Wednesday was but weeks away, but the gullible, ink-stained wretches that constitute the U.S. media appeared to be celebrating Palm Sunday a little early this year.
Heralding the opening of “The Passion of the Christ” with a joyful chorus of Hosanna puff pieces and rolling out a crushed red velvet carpet for a third-rate director that would embarrass a Pharisee, one might easily forgive the multitudes for believing that more than a mere genre was being resurrected. If notepad scribblers did indeed give up anything for Lent this year, it obviously was not junk food stories.
“The Passion” was no more the most important cinematic achievement of modern times than, say, “Lethal Weapon 4” or “What Women Want.” But for all the manufactured hullabaloo, the unwashed masses naturally assumed something more on the magnitude of a Krispy Kreme franchise grand opening.
As of late, the perpetually self-conscious news industry has become increasingly aware of its abysmally low social status. Perhaps to compensate for our oft-perceived godless worldview, writers locally and nationally nearly fell over themselves to churn out fluffy, feel-good pieces about virtually every conceivable angle of an affluent bigot’s $25 million Aramaic primer.
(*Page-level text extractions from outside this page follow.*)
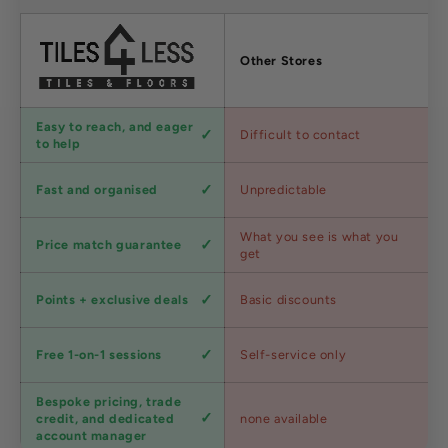
Factors
Other Stores
Customer
Easy to reach, and eager
Difficult to contact
service
to help
Shipping
Fast and organised
Unpredictable
speed
Competitive
What you see is what you
Price match guarantee
pricing
get
Loyalty
Points + exclusive deals
Basic discounts
program
Expert
Free 1-on-1 sessions
Self-service only
advice
Bespoke pricing, trade
Trade
credit, and dedicated
none available
accounts
account manager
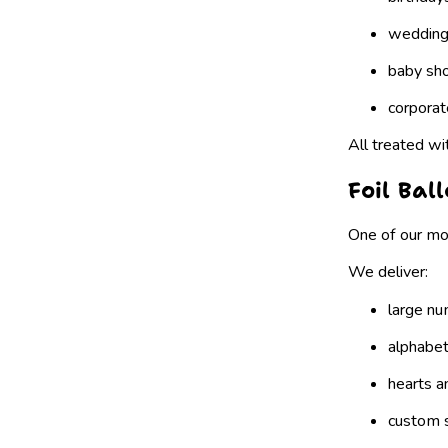
weddin
baby sh
corporat
All treated wi
Foil Bal
One of our mo
We deliver:
large nu
alphabet
hearts a
custom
Perhaps the lowest point of the saturation uber-hype occurred when one television newscast took the time and energy to devote valuable space for Sen. Norm Coleman, R-Minn., and Gov. Tim Pawlenty’s opinion of the project. Keep in mind this is about the same time that an internal church report concluded that about 4 percent of all serving Catholic priests had been involved in repeatedly raping more than 10,600 children over the last half-decade in the United States alone.
Most people interviewed said things that leaned more toward Sunday-morning hellfire-and-brimstone sermonizing. I realize that as a college-educated agnostic, I am not in the blockbuster-extravaganza-lover demographic, but I still cling to this antiquated notion that perhaps there are more important events occurring in our fair metropolis than fundamentalist zealots spray-painting religious slogans on snow banks.
Being an avid film buff and an ardent lover of literature, nothing makes me happier than a quality book-to-movie subtitled translation that makes people think seriously about a topic of great political or social import. Unfortunately, “The Passion” is neither.
It remains a dogmatic slasher flick even if the screenplay was credited to Yahweh. The level of discourse generated from its showings has rarely arisen much beyond a yawn-inducing “You either accept Jesus as your personal Lord and Master or you’re with the terrorists.”
It is also worth noting that films dealing with more popular world religions such as Buddhism (“Kundun”), Islam (“The Message”) and Hinduism (“Gandhi”) are rarely treated with the same open-armed reverence and glowing press blurbs that the “liberal” City of Lost Angels reserves for Judeo-Christian products.
The real story here is, of course, our true cultural messiah, conspicuous consumption. About three-fourths of the country claim to be at least somewhat Christian, and the retail marketplace is already conveniently awash with “Passion”-inspired coffee mugs, soundtracks and my personal favorite merchandising tie-in, a pendant featuring a crucifixion nail. I haven’t witnessed such a gauche and unrepentantly tacky “spiritual” capitalism since Claire’s stopped stocking WWJD? thong panties a few years ago. If marketing borderline-sacrilegious Jesus kitsch items does not make your religious beliefs “of the world,” I do not know what does anymore.
Tragically, praising basic reason over blind faith and purchasing trivial knick-knacks still appears to be grounds for heresy in the current conservative political climate of our fast-fading republic.